Should the GOP care that they are losing the PR battle?
With voter moods so volatile, it begs the question: Even though several recent polls show that the American people overwhelmingly support Obama's stand on taxing the rich, should the GOP cave on the issue to avoid being blamed for going over the fiscal cliff?
Polling shows strong support for Obama's position. According to a Wall Street Journal/NBC survey released late Wednesday, three-quarters of Americans say they would accept raising taxes on the wealthy to avoid the cliff.
Among Republicans, some 61 percent say they would accept tax increases on high earners.
An ABC News-Washington Post poll released Tuesday indicted that nearly half of Americans approve of Obama's handling of the negotiations versus the quarter of respondents who approved of Boehner's.
At the same time, Obama's public opinion rating has reached about 54 percent in the Real Clear Politics polling average, above the level where it peaked in May 2011, when bin Laden was killed.
Republicans are in a bad negotiating position, Conrad said, noting that the Democratic-controlled Senate has already passed a bill preserving tax cuts for the middle-class, leaving the Republican-controlled House standing in the way.
"And so Republicans are really in an awkward position," he said.
Boehner, meanwhile, faces increasingly conflicting pressures, from the right to hold firm, from the Republican center to be flexible and from the polls to abandon his position.
It's an eternity to 2014 and mid term elections. No one knows what the voter's mood will be like then.
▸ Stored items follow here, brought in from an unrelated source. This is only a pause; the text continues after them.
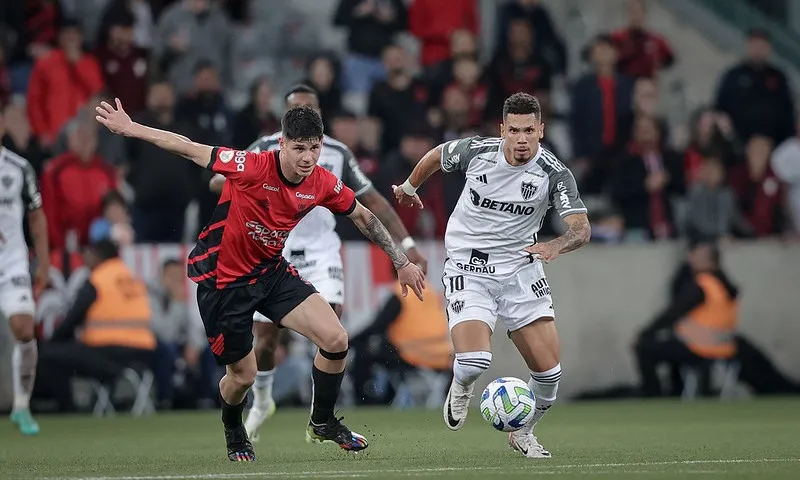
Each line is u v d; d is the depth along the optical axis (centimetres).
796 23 7481
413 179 2889
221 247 2572
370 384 4959
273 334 3212
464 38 6003
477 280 2788
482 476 2298
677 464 2586
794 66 7350
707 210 5825
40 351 4631
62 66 5588
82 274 4788
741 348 5441
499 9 6378
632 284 5422
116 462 2794
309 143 2456
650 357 5356
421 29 6334
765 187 6119
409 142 5344
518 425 2673
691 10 7569
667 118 7106
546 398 2795
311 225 3281
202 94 5456
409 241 3231
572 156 6144
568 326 5344
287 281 2662
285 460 2761
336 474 2367
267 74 6384
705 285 5334
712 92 7331
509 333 2830
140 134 2480
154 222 5216
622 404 5147
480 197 2762
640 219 5772
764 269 5566
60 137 5450
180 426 4156
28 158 5206
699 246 5366
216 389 4947
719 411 4703
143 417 4594
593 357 5366
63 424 4275
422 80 5894
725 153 6159
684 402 5241
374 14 6322
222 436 3722
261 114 5456
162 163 5200
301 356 5019
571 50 7256
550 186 2736
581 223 2675
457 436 3628
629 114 6044
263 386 3288
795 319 5591
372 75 6300
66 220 5059
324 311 2644
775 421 4184
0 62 5694
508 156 2722
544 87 6150
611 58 6091
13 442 3525
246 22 6431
Given that Obamacare will be back in the news in a huge way in 2014 when much of the law is implemented (including the individual mandate), and the resulting chaos and confusion - not to mention anger over changes in coverage and cost to many American's insurance plans - will play on voter sentiment, why should Boehner cave on taxes?
The only reason he should is if he gets concrete and specific spending reductions and entitlement reform. The speaker is not going to get that, so he might as well go home and take his chances in two years when the electorate may have other things bothering them.
If he caves without the entitlement cuts, there will be a revolt that he may not survive.